### Task to carry out
Search term "ankle": please show all lines in the listing that contain it.

### Extracted records
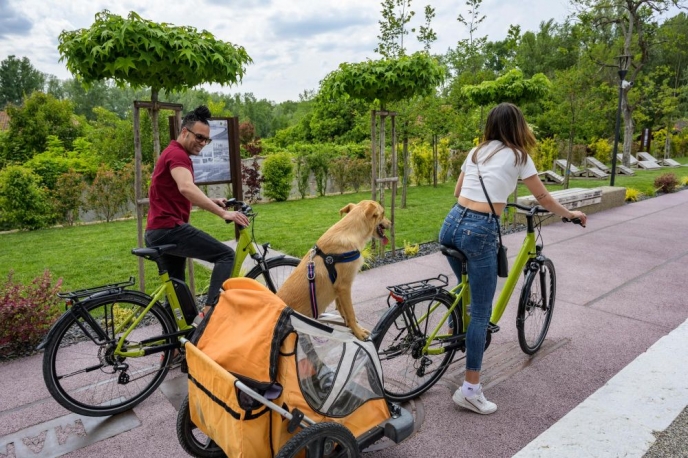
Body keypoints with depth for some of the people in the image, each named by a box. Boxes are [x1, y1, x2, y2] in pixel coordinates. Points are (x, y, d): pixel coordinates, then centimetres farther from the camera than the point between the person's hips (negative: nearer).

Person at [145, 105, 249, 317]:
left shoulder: (174, 154, 23)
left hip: (158, 231, 11)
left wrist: (212, 202, 11)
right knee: (226, 255, -14)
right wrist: (223, 213, -38)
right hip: (169, 228, -11)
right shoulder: (177, 154, -11)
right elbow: (187, 189, -31)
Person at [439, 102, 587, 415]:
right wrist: (570, 214, 32)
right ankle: (470, 390, 6)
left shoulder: (476, 152, 19)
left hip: (451, 224, 6)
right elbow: (543, 198, 13)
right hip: (480, 232, -6)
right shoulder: (517, 156, 4)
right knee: (481, 312, 2)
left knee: (465, 289, 31)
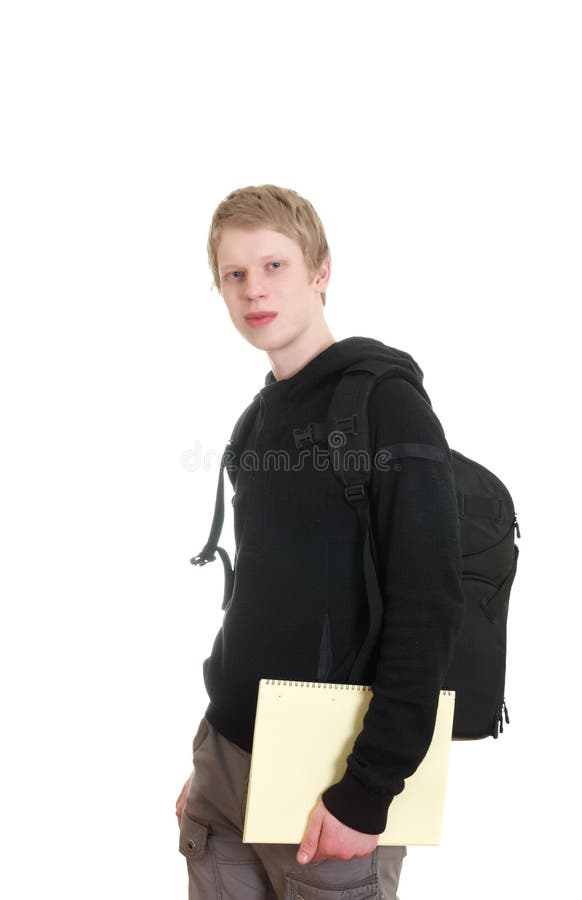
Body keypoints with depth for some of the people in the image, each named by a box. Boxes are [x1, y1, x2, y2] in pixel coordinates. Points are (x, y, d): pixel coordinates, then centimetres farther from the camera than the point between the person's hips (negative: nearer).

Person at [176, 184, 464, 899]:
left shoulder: (387, 404, -12)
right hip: (225, 765, 7)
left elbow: (430, 608, -18)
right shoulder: (262, 418, 9)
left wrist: (367, 791, -19)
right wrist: (210, 757, 15)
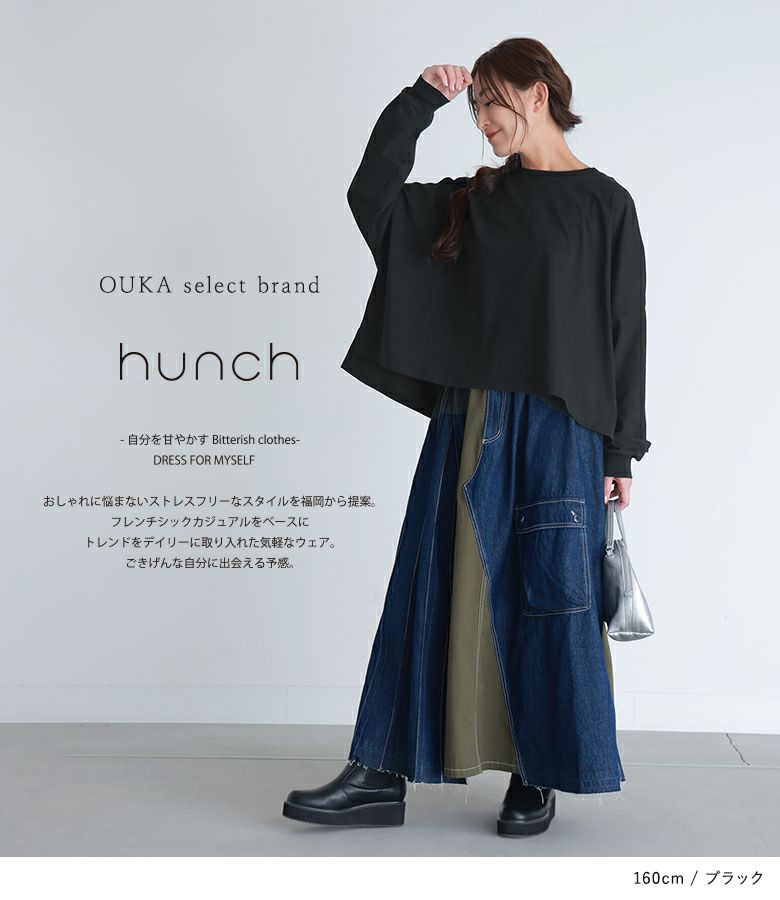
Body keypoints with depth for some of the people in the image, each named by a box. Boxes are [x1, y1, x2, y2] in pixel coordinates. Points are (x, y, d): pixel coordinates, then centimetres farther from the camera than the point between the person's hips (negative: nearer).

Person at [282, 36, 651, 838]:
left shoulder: (604, 204, 1)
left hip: (557, 430, -4)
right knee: (433, 591, 4)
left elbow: (625, 330, -1)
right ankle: (382, 776, 9)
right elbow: (371, 194, 8)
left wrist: (619, 453, -4)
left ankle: (538, 780, 16)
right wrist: (420, 102, 2)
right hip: (467, 425, 5)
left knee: (544, 599, 1)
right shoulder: (474, 200, 15)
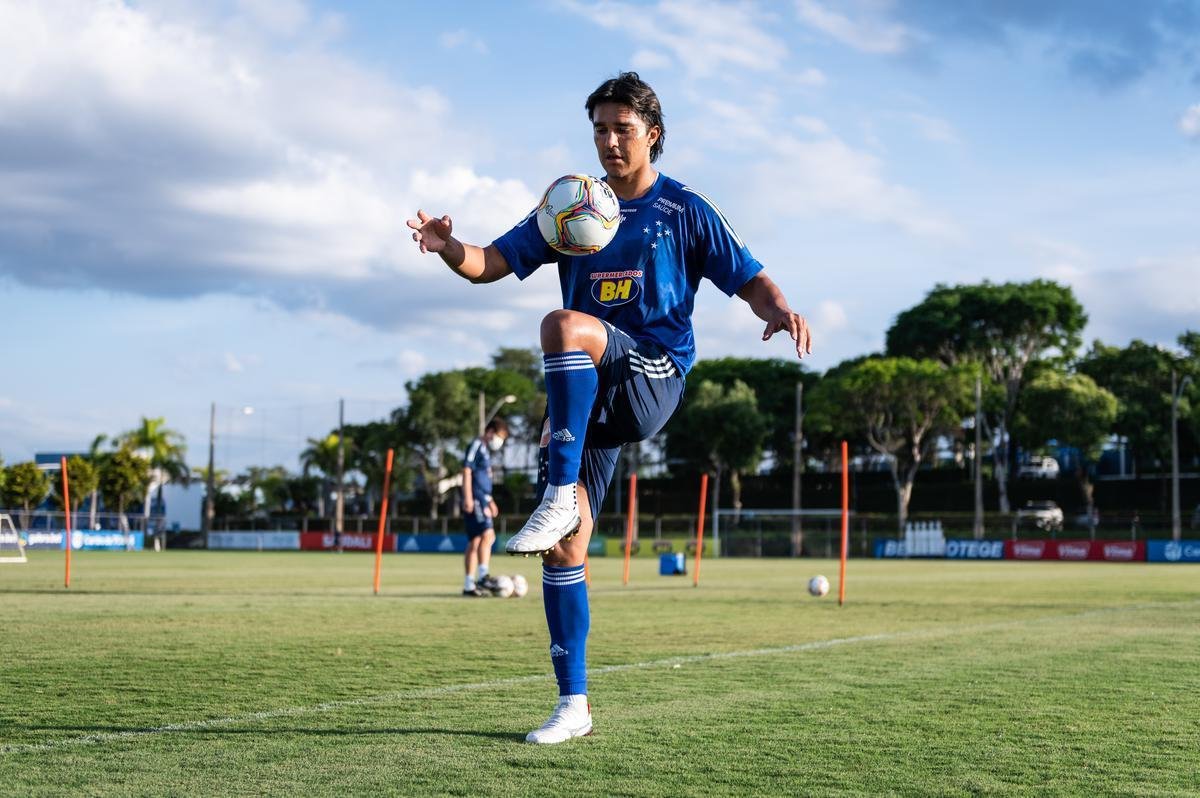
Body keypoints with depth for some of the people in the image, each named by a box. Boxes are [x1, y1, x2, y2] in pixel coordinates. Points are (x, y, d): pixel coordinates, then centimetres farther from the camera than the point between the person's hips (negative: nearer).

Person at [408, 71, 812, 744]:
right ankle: (574, 705, 6)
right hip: (587, 394, 4)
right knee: (563, 548, -2)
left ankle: (559, 498, -33)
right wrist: (449, 248, -13)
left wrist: (778, 310, -20)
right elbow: (491, 263, 10)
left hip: (653, 375, -4)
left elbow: (748, 278, 3)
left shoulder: (683, 210, 6)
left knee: (564, 325, -34)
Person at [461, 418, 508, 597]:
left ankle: (469, 585, 9)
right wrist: (468, 497, -21)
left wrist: (489, 500, 34)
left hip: (482, 501, 10)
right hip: (474, 501, -10)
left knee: (475, 541, 8)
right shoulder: (476, 446, -6)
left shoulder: (485, 450, 23)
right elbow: (467, 470, -15)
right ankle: (482, 576, -27)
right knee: (487, 534, -22)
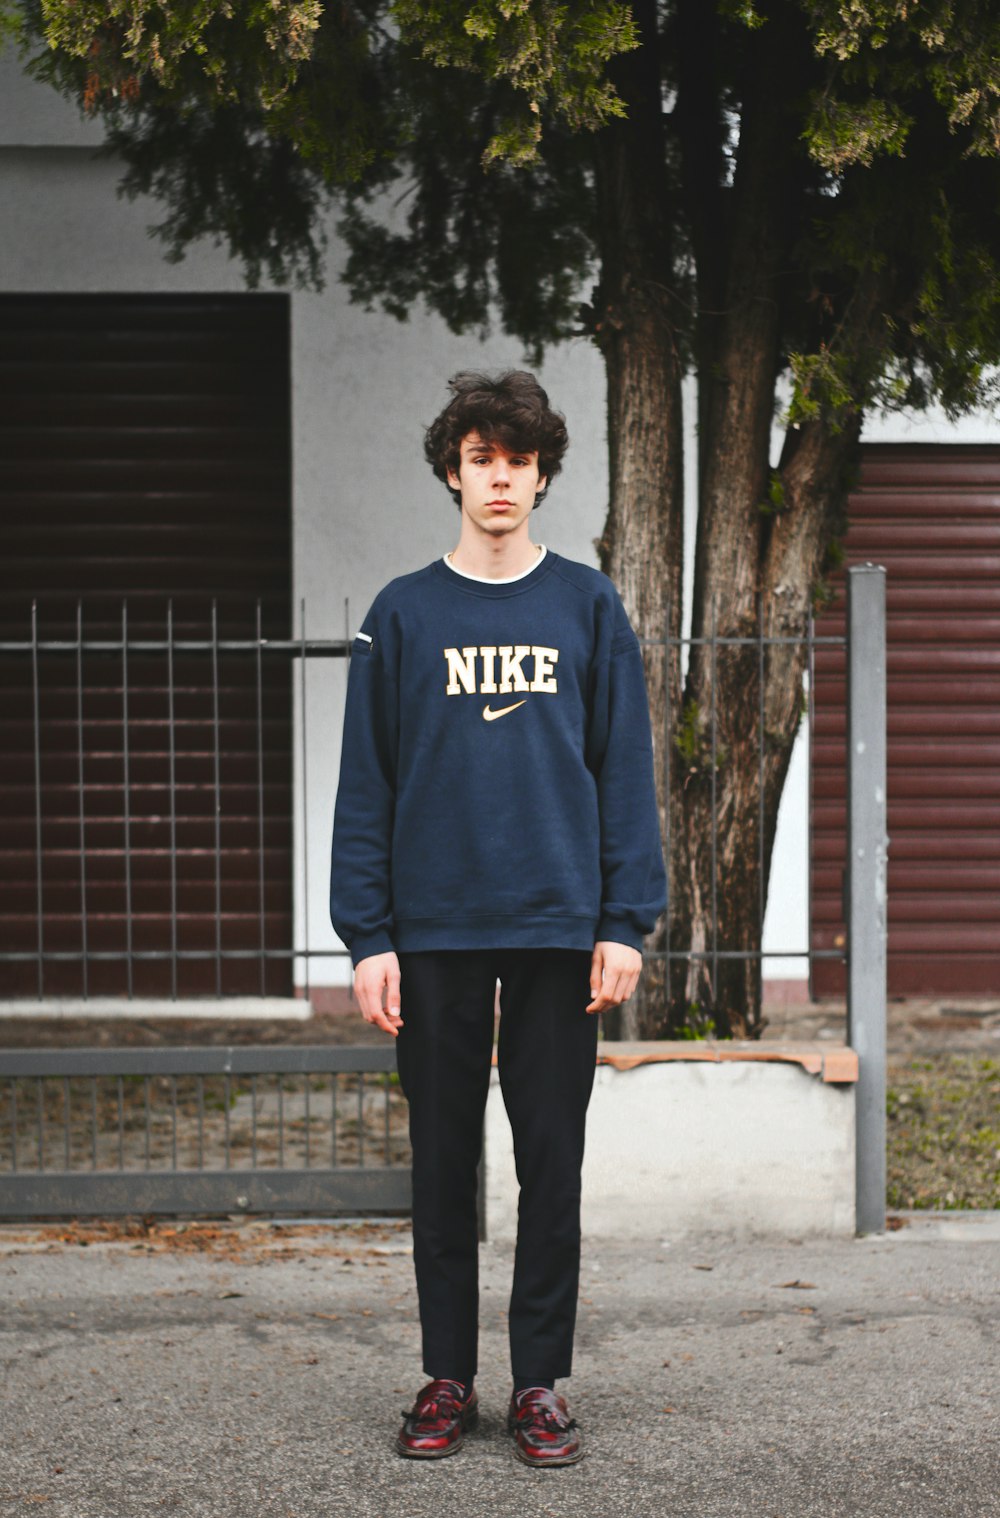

### Result
right ankle: (470, 390, 6)
right ankle: (382, 776, 9)
left ankle: (538, 780, 16)
right ankle: (574, 705, 6)
left ankle: (559, 498, -33)
left ankle: (469, 585, 9)
right ankle: (482, 576, -27)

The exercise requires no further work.